WHAT IS EXPECTED: Write out the data exactly as given, dropping every picture.

SOURCE DATA:
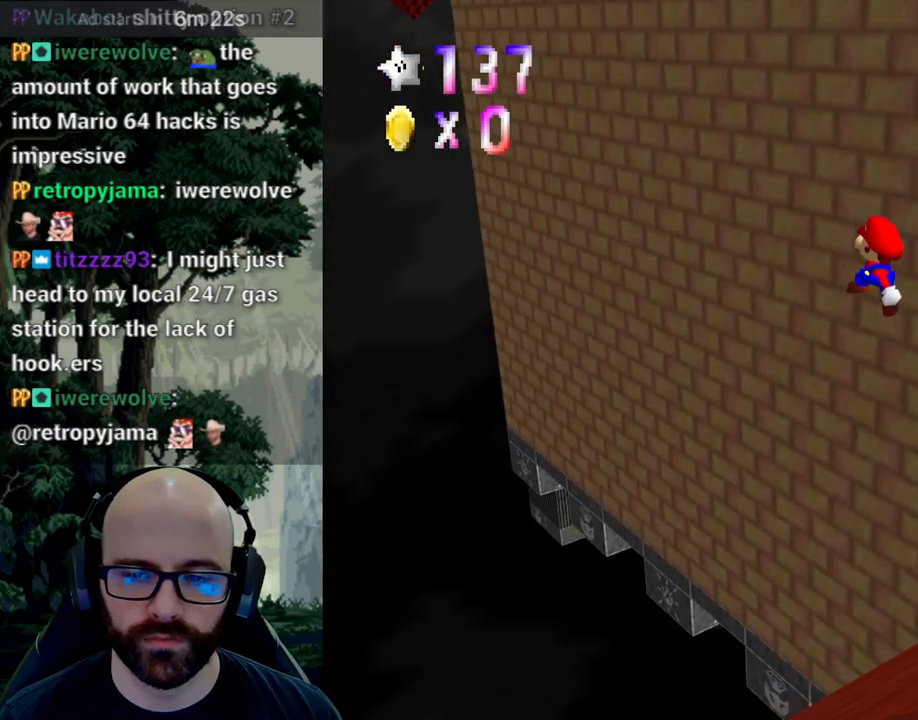
{"dt_ms": 500, "buttons": ["X"], "left_stick": "down-right", "right_stick": "center", "events": [[317, "X", "down"]]}
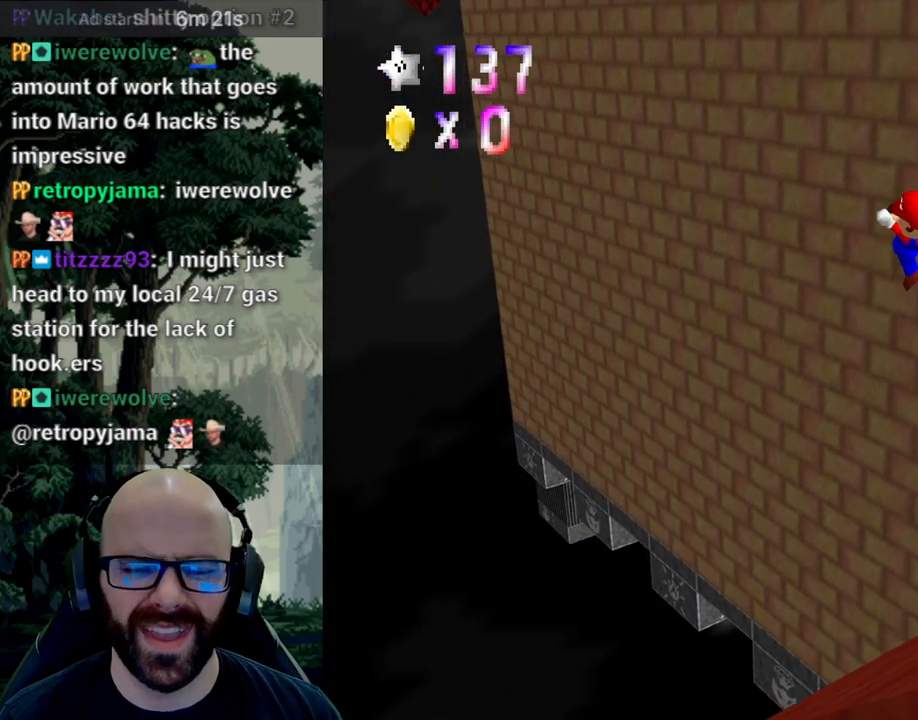
{"dt_ms": 500, "buttons": [], "left_stick": "right", "right_stick": "center", "events": [[100, "right_stick", "left"], [233, "right_stick", "center"], [250, "X", "up"], [467, "left_stick", "right"]]}
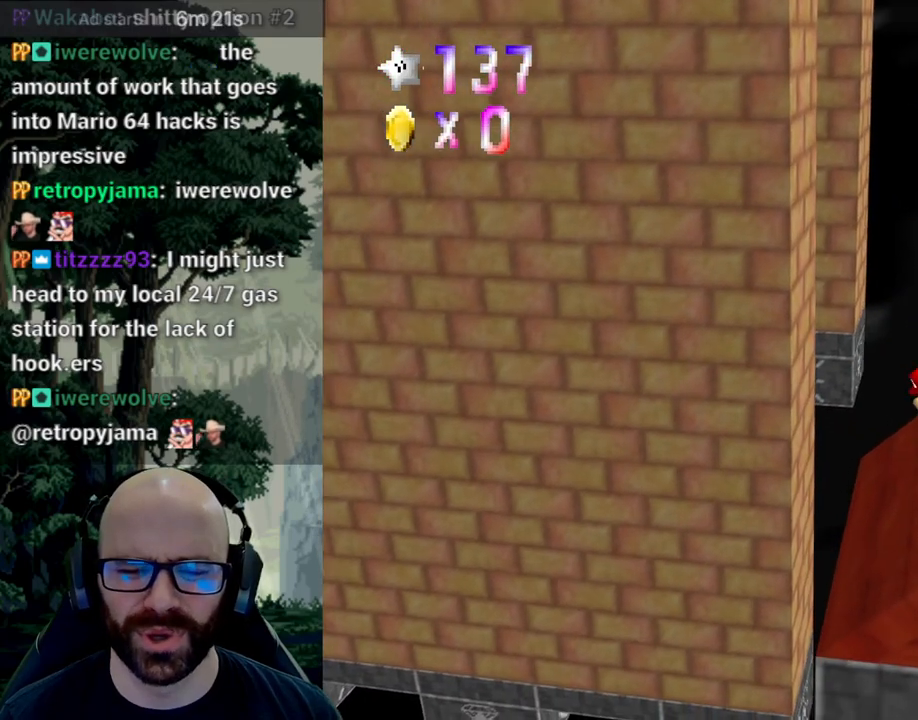
{"dt_ms": 500, "buttons": ["A"], "left_stick": "right", "right_stick": "center", "events": [[200, "A", "down"], [283, "right_stick", "down"], [333, "right_stick", "center"]]}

RESULT FOR THIS EXERCISE:
{"dt_ms": 500, "buttons": ["X"], "left_stick": "down-right", "right_stick": "center", "events": [[317, "X", "down"]]}
{"dt_ms": 500, "buttons": [], "left_stick": "right", "right_stick": "center", "events": [[100, "right_stick", "left"], [233, "right_stick", "center"], [250, "X", "up"], [467, "left_stick", "right"]]}
{"dt_ms": 500, "buttons": ["A"], "left_stick": "right", "right_stick": "center", "events": [[200, "A", "down"], [283, "right_stick", "down"], [333, "right_stick", "center"]]}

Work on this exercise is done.